→ What you should do
Output every entry below word for word, minus the images.

→ Input records
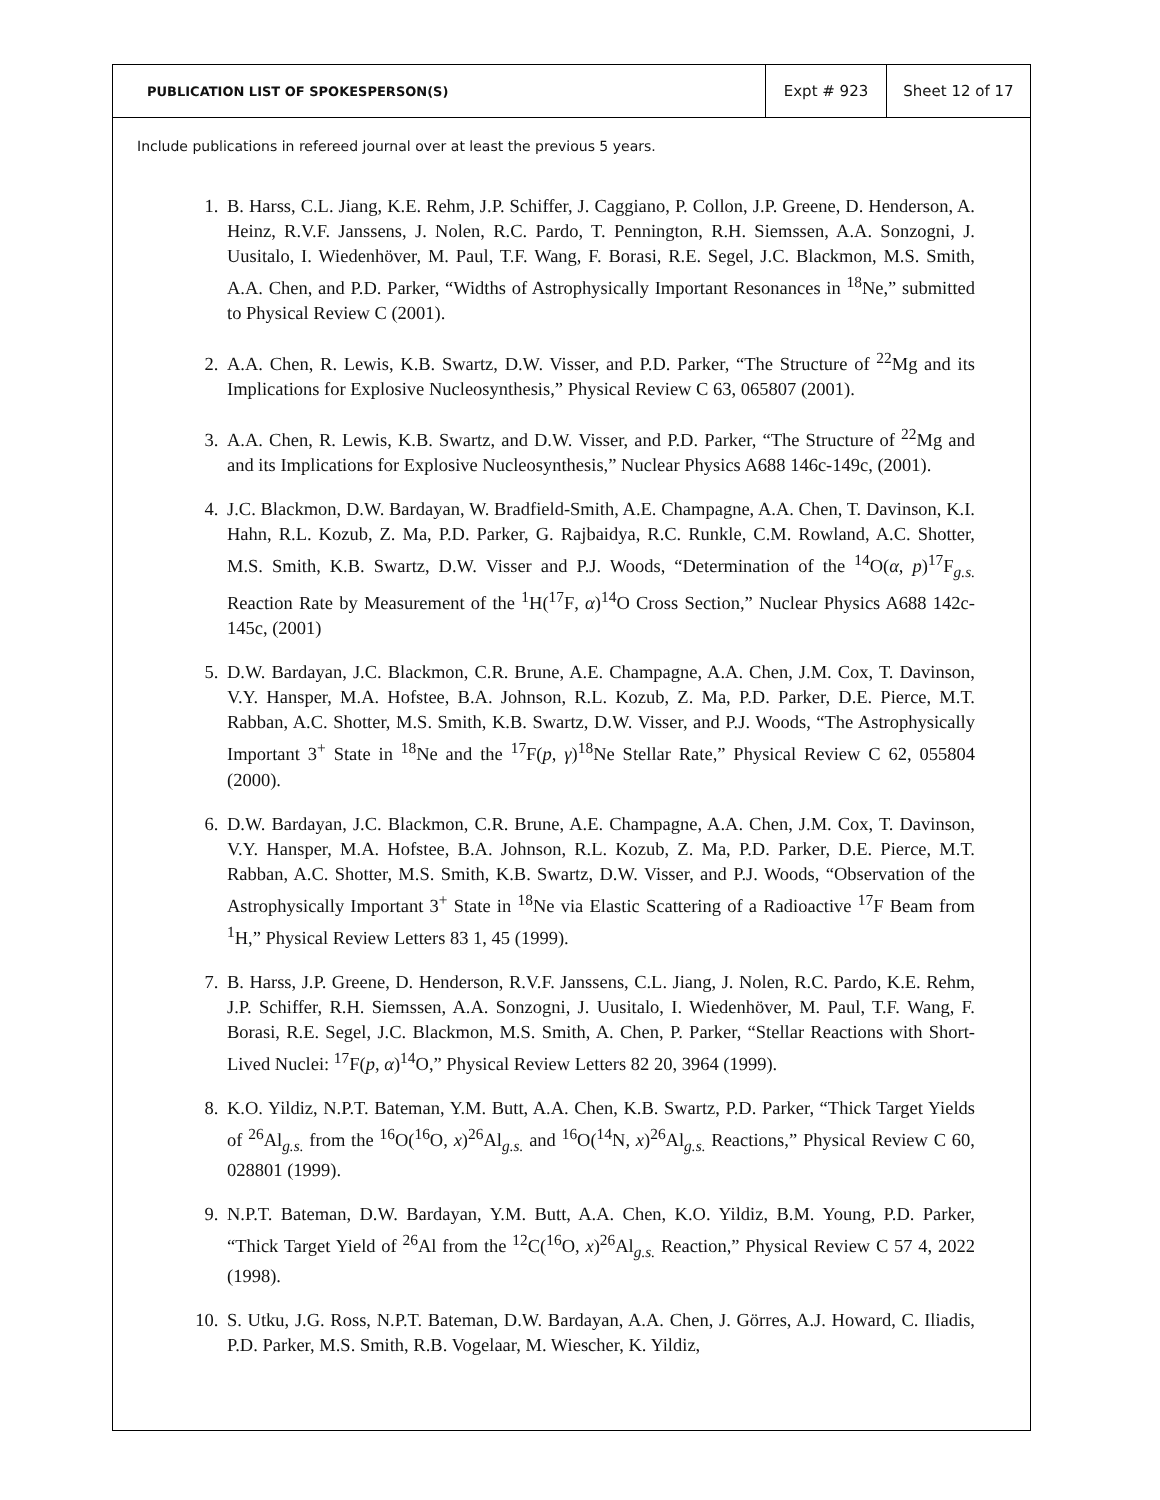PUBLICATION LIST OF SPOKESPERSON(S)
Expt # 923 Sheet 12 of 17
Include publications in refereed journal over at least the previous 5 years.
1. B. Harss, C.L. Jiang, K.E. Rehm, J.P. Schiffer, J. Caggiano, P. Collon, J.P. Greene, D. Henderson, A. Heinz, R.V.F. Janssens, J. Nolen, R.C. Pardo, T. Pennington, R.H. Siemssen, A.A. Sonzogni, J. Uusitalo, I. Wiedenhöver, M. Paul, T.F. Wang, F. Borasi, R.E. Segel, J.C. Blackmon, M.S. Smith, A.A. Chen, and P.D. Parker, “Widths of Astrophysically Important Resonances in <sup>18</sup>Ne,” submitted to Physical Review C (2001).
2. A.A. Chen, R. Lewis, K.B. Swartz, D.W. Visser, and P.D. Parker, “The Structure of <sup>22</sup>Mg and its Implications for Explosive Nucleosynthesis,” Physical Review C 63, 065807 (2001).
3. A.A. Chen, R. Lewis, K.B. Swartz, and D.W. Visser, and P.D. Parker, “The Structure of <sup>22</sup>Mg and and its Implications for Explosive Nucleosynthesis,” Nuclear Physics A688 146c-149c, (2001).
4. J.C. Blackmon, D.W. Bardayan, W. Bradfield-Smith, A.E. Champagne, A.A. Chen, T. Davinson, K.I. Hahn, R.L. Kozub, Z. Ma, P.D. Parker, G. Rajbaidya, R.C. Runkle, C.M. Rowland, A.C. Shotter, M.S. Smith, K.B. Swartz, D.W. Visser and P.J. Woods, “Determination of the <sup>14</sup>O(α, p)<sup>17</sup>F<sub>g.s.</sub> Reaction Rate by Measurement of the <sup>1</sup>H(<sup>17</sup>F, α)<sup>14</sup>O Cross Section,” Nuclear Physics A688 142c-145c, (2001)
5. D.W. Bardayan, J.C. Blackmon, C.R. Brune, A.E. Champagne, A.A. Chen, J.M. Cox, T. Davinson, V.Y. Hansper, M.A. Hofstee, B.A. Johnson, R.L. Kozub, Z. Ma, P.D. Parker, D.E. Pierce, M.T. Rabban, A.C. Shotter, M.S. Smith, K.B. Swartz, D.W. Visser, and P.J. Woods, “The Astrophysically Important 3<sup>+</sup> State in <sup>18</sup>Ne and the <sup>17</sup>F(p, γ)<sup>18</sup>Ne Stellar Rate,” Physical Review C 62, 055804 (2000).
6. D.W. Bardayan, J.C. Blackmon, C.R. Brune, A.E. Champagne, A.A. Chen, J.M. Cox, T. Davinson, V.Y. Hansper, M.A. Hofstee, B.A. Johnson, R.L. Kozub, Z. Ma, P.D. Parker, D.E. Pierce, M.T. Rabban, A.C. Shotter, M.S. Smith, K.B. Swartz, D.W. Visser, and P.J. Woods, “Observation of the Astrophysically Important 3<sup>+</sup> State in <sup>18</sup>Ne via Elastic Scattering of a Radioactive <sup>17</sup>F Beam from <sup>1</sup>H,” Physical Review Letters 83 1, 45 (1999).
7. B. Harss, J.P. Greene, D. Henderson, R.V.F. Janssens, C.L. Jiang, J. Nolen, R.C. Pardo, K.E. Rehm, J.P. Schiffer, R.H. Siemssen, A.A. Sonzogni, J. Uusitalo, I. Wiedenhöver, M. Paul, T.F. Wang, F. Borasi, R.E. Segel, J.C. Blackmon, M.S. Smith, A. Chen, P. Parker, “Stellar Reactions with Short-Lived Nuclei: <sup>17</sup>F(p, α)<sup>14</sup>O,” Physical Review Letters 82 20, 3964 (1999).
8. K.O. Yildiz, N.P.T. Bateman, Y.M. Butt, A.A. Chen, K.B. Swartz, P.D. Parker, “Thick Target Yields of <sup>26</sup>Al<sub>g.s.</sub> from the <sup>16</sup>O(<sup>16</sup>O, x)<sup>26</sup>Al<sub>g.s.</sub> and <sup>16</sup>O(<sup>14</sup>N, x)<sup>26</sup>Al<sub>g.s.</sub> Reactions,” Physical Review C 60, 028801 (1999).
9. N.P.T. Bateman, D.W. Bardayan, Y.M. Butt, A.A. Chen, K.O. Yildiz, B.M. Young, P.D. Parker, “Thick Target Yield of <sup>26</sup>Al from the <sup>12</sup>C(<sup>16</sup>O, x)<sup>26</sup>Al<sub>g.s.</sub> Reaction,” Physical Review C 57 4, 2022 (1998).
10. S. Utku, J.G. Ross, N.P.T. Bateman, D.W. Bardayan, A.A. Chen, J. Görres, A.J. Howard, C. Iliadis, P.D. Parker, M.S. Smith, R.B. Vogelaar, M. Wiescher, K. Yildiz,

→ Response
PUBLICATION LIST OF SPOKESPERSON(S)
Expt # 923 Sheet 12 of 17
Include publications in refereed journal over at least the previous 5 years.
1. B. Harss, C.L. Jiang, K.E. Rehm, J.P. Schiffer, J. Caggiano, P. Collon, J.P. Greene, D. Henderson, A. Heinz, R.V.F. Janssens, J. Nolen, R.C. Pardo, T. Pennington, R.H. Siemssen, A.A. Sonzogni, J. Uusitalo, I. Wiedenhöver, M. Paul, T.F. Wang, F. Borasi, R.E. Segel, J.C. Blackmon, M.S. Smith, A.A. Chen, and P.D. Parker, “Widths of Astrophysically Important Resonances in <sup>18</sup>Ne,” submitted to Physical Review C (2001).
2. A.A. Chen, R. Lewis, K.B. Swartz, D.W. Visser, and P.D. Parker, “The Structure of <sup>22</sup>Mg and its Implications for Explosive Nucleosynthesis,” Physical Review C 63, 065807 (2001).
3. A.A. Chen, R. Lewis, K.B. Swartz, and D.W. Visser, and P.D. Parker, “The Structure of <sup>22</sup>Mg and and its Implications for Explosive Nucleosynthesis,” Nuclear Physics A688 146c-149c, (2001).
4. J.C. Blackmon, D.W. Bardayan, W. Bradfield-Smith, A.E. Champagne, A.A. Chen, T. Davinson, K.I. Hahn, R.L. Kozub, Z. Ma, P.D. Parker, G. Rajbaidya, R.C. Runkle, C.M. Rowland, A.C. Shotter, M.S. Smith, K.B. Swartz, D.W. Visser and P.J. Woods, “Determination of the <sup>14</sup>O(α, p)<sup>17</sup>F<sub>g.s.</sub> Reaction Rate by Measurement of the <sup>1</sup>H(<sup>17</sup>F, α)<sup>14</sup>O Cross Section,” Nuclear Physics A688 142c-145c, (2001)
5. D.W. Bardayan, J.C. Blackmon, C.R. Brune, A.E. Champagne, A.A. Chen, J.M. Cox, T. Davinson, V.Y. Hansper, M.A. Hofstee, B.A. Johnson, R.L. Kozub, Z. Ma, P.D. Parker, D.E. Pierce, M.T. Rabban, A.C. Shotter, M.S. Smith, K.B. Swartz, D.W. Visser, and P.J. Woods, “The Astrophysically Important 3<sup>+</sup> State in <sup>18</sup>Ne and the <sup>17</sup>F(p, γ)<sup>18</sup>Ne Stellar Rate,” Physical Review C 62, 055804 (2000).
6. D.W. Bardayan, J.C. Blackmon, C.R. Brune, A.E. Champagne, A.A. Chen, J.M. Cox, T. Davinson, V.Y. Hansper, M.A. Hofstee, B.A. Johnson, R.L. Kozub, Z. Ma, P.D. Parker, D.E. Pierce, M.T. Rabban, A.C. Shotter, M.S. Smith, K.B. Swartz, D.W. Visser, and P.J. Woods, “Observation of the Astrophysically Important 3<sup>+</sup> State in <sup>18</sup>Ne via Elastic Scattering of a Radioactive <sup>17</sup>F Beam from <sup>1</sup>H,” Physical Review Letters 83 1, 45 (1999).
7. B. Harss, J.P. Greene, D. Henderson, R.V.F. Janssens, C.L. Jiang, J. Nolen, R.C. Pardo, K.E. Rehm, J.P. Schiffer, R.H. Siemssen, A.A. Sonzogni, J. Uusitalo, I. Wiedenhöver, M. Paul, T.F. Wang, F. Borasi, R.E. Segel, J.C. Blackmon, M.S. Smith, A. Chen, P. Parker, “Stellar Reactions with Short-Lived Nuclei: <sup>17</sup>F(p, α)<sup>14</sup>O,” Physical Review Letters 82 20, 3964 (1999).
8. K.O. Yildiz, N.P.T. Bateman, Y.M. Butt, A.A. Chen, K.B. Swartz, P.D. Parker, “Thick Target Yields of <sup>26</sup>Al<sub>g.s.</sub> from the <sup>16</sup>O(<sup>16</sup>O, x)<sup>26</sup>Al<sub>g.s.</sub> and <sup>16</sup>O(<sup>14</sup>N, x)<sup>26</sup>Al<sub>g.s.</sub> Reactions,” Physical Review C 60, 028801 (1999).
9. N.P.T. Bateman, D.W. Bardayan, Y.M. Butt, A.A. Chen, K.O. Yildiz, B.M. Young, P.D. Parker, “Thick Target Yield of <sup>26</sup>Al from the <sup>12</sup>C(<sup>16</sup>O, x)<sup>26</sup>Al<sub>g.s.</sub> Reaction,” Physical Review C 57 4, 2022 (1998).
10. S. Utku, J.G. Ross, N.P.T. Bateman, D.W. Bardayan, A.A. Chen, J. Görres, A.J. Howard, C. Iliadis, P.D. Parker, M.S. Smith, R.B. Vogelaar, M. Wiescher, K. Yildiz,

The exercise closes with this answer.